This large sandstone seed-grinding dish is from the arid zone in western New South Wales. The dish was made by hammerdressing and is heavily worn, and it is probably less than 2000 year old. This artefact was collected by the ‘mother of Australian archaeology’, Isobel McBryde.
The dish in this model was manufactured by hammerdressing, and the pits from this technique are readily apparent. Hammerdressing was also used to resharpen grinding surfaces when they became too smooth, and remnants of previous resharpening are visible. Grinding dishes were often made at sandstone quarries associated with sacred storylines, and the stones were extensively traded throughout the arid zone.
See the annotations for technological details about this stone tool.
The artefact is curated in the UNE Museum of Antiquities.

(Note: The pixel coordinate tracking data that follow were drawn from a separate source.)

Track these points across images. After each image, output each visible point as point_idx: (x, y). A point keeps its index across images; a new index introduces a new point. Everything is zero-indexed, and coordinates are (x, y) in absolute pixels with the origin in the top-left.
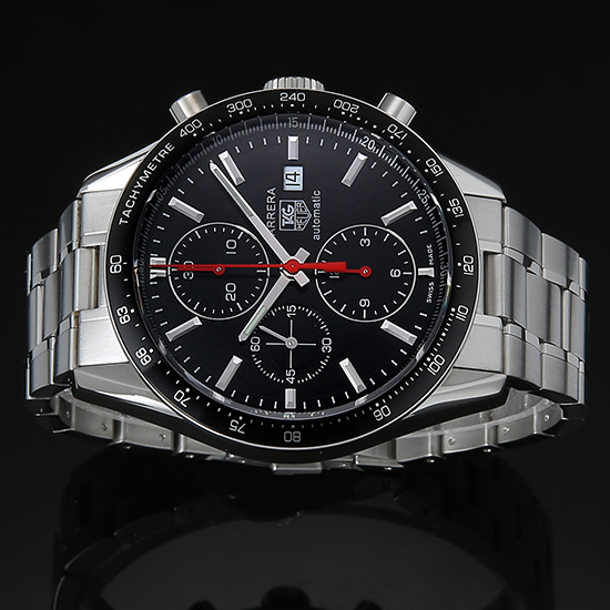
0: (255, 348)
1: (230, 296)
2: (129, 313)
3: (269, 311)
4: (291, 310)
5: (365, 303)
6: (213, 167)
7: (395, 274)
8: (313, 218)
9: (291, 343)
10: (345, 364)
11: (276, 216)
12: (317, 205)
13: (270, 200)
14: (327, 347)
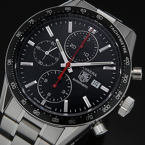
0: (53, 43)
1: (72, 46)
2: (83, 12)
3: (61, 53)
4: (57, 59)
5: (46, 81)
6: (112, 63)
7: (49, 94)
8: (80, 82)
9: (47, 53)
10: (32, 64)
11: (87, 72)
12: (83, 85)
13: (93, 73)
14: (40, 62)
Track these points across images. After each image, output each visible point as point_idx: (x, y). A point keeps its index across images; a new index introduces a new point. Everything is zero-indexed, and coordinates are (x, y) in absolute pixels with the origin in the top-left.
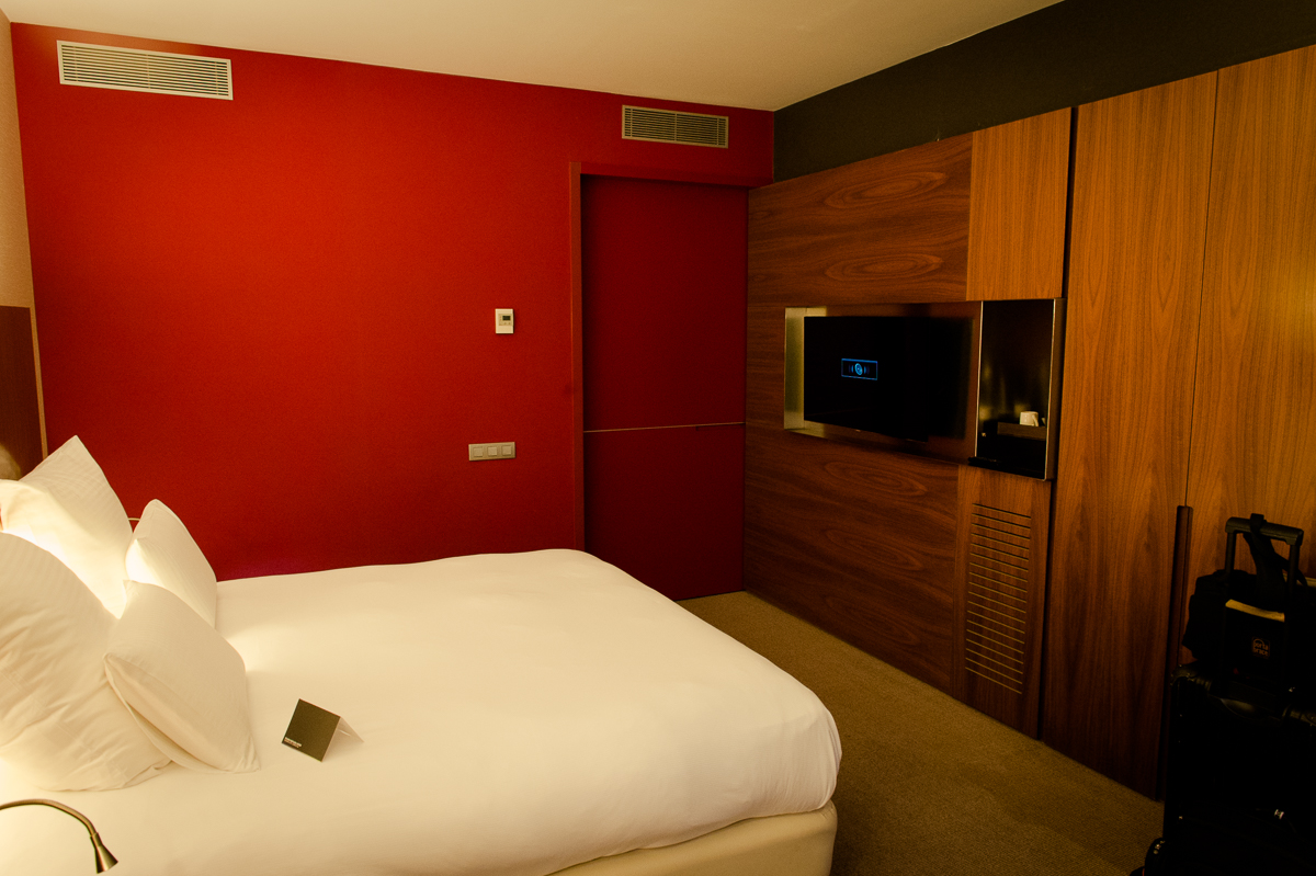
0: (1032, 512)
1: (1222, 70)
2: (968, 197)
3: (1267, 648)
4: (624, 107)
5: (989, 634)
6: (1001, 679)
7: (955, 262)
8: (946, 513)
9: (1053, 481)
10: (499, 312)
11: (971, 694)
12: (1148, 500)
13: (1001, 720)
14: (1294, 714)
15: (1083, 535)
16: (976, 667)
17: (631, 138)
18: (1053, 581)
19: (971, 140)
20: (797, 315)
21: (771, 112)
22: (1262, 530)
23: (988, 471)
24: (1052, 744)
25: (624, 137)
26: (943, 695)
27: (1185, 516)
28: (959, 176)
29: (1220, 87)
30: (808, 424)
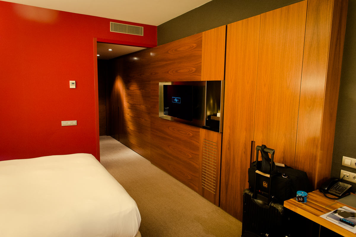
0: (217, 142)
1: (262, 14)
2: (201, 51)
3: (267, 184)
4: (111, 22)
5: (207, 177)
6: (210, 189)
7: (198, 70)
8: (197, 142)
9: (222, 133)
10: (71, 82)
11: (203, 193)
12: (244, 139)
13: (210, 201)
14: (272, 205)
15: (229, 149)
16: (204, 186)
17: (113, 31)
18: (222, 162)
19: (202, 34)
20: (161, 84)
21: (156, 26)
22: (264, 150)
23: (207, 130)
24: (222, 208)
25: (111, 31)
26: (197, 193)
27: (253, 144)
28: (199, 45)
29: (261, 19)
30: (165, 116)
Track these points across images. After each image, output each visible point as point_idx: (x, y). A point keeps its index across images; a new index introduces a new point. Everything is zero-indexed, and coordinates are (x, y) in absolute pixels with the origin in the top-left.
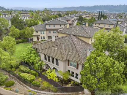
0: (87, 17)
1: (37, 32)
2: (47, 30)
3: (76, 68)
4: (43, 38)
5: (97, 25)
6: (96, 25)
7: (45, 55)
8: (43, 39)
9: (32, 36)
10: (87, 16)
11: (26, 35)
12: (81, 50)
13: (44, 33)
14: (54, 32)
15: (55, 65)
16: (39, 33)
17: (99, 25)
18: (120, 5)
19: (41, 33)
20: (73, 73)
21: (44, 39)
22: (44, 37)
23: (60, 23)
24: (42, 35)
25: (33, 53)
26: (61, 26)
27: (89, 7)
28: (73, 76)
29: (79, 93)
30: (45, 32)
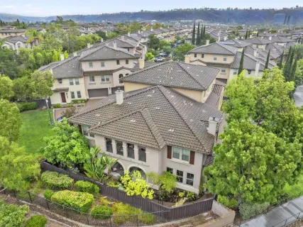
0: (165, 37)
1: (60, 80)
2: (86, 74)
3: (188, 163)
4: (76, 95)
5: (199, 57)
6: (195, 56)
7: (106, 139)
8: (76, 98)
9: (50, 93)
10: (165, 34)
11: (32, 91)
12: (191, 120)
13: (77, 83)
14: (103, 80)
15: (136, 162)
16: (66, 84)
17: (203, 57)
18: (228, 9)
19: (72, 84)
20: (180, 173)
21: (79, 96)
22: (79, 93)
23: (118, 56)
24: (74, 88)
25: (74, 138)
26: (118, 63)
27: (161, 12)
28: (181, 180)
29: (202, 216)
30: (81, 81)
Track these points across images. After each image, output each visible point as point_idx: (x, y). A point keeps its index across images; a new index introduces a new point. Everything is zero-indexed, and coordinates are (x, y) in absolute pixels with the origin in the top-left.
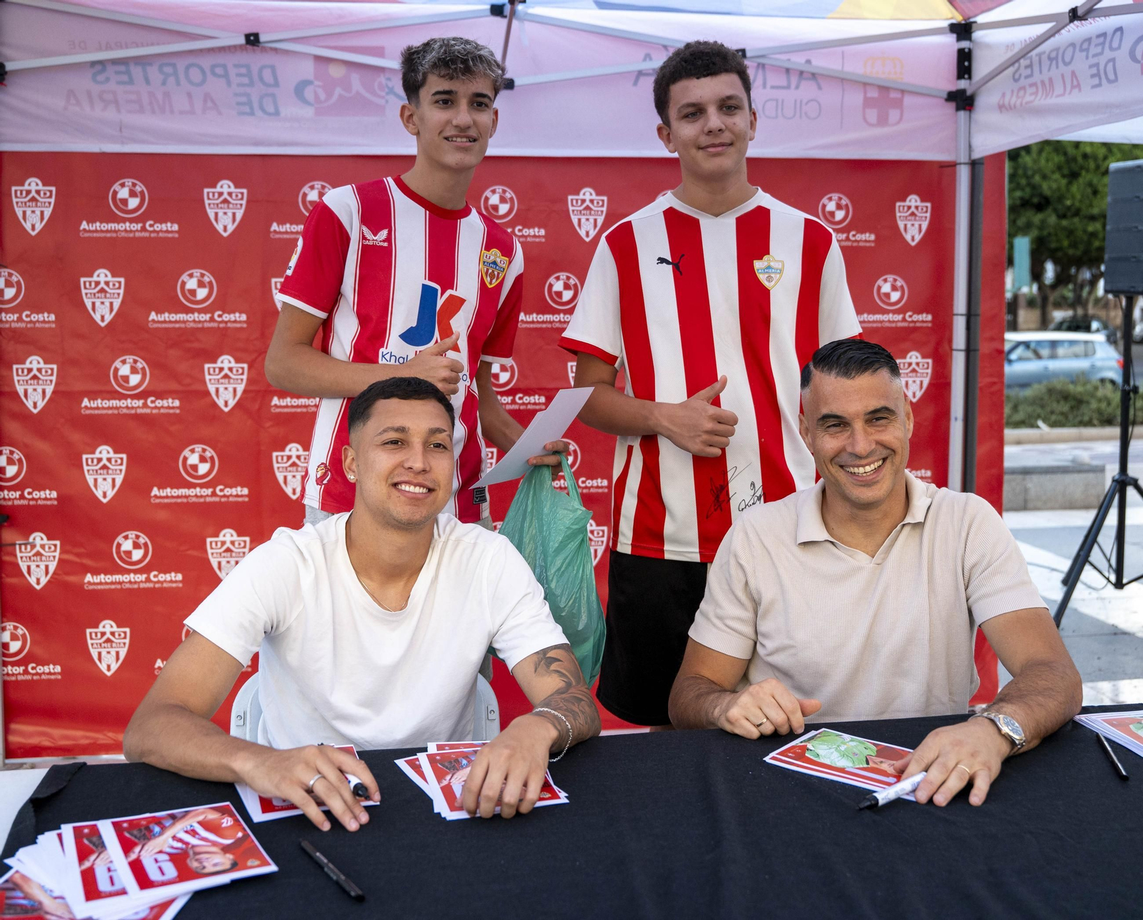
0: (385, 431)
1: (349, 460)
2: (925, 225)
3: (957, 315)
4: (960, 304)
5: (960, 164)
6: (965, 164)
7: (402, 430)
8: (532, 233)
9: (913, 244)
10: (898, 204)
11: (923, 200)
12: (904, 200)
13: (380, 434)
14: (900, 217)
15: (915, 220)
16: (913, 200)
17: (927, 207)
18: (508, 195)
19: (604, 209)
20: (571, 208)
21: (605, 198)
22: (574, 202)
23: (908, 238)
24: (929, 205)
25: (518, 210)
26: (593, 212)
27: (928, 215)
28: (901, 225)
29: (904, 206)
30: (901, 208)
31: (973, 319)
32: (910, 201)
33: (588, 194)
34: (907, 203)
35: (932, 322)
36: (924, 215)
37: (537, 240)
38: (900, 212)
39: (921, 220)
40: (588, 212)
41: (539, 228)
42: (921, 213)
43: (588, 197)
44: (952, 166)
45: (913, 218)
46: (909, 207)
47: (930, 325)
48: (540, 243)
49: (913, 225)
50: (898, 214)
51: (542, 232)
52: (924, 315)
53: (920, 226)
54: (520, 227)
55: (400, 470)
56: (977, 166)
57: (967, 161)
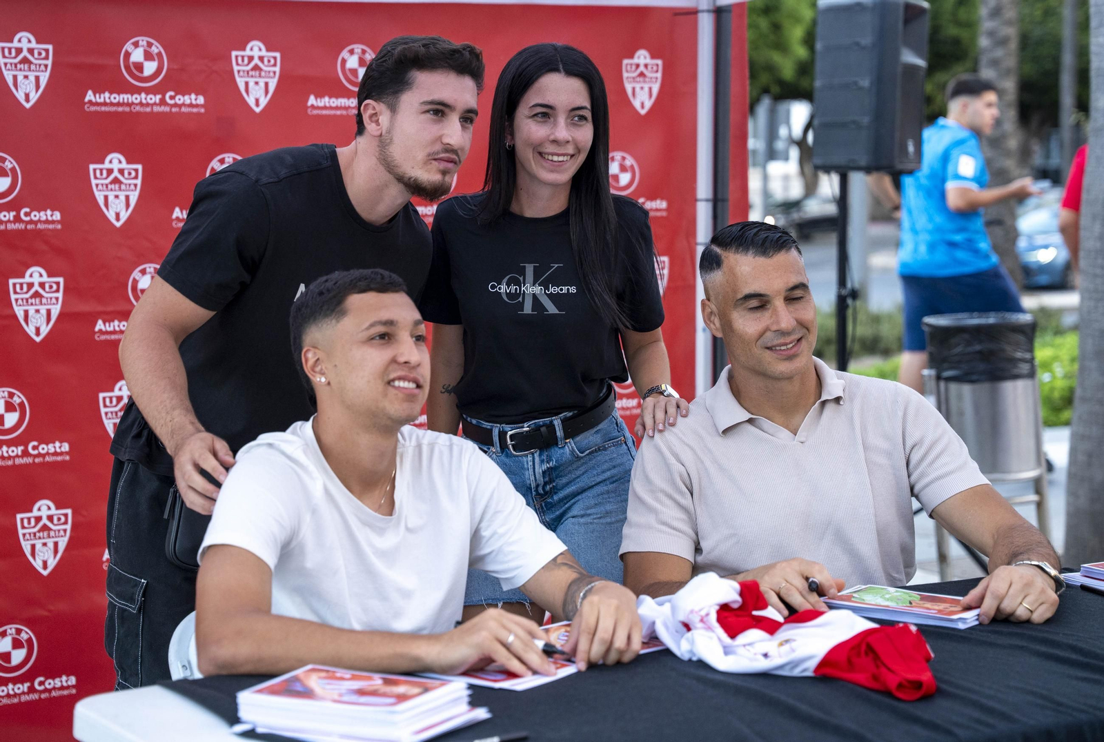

Grinding dishes like this were critical tools for subsisting in the arid zone of Australia during the Holocene period. Aboriginal people used them to grind native grass seeds into flour. The deep groove on the face of this grinding dish was created by attrition during seed grinding. Wear is also apparent on the opposite face, but it is less worn and a groove was not established. Both worn faces were offset from the centre of the dish, perhaps to make it easier to brush the flour into a container, such as a coolamon. The worn areas are next to the left edge of the tool on both faces, suggesting that this configuration was a deliberate part of the tool’s design.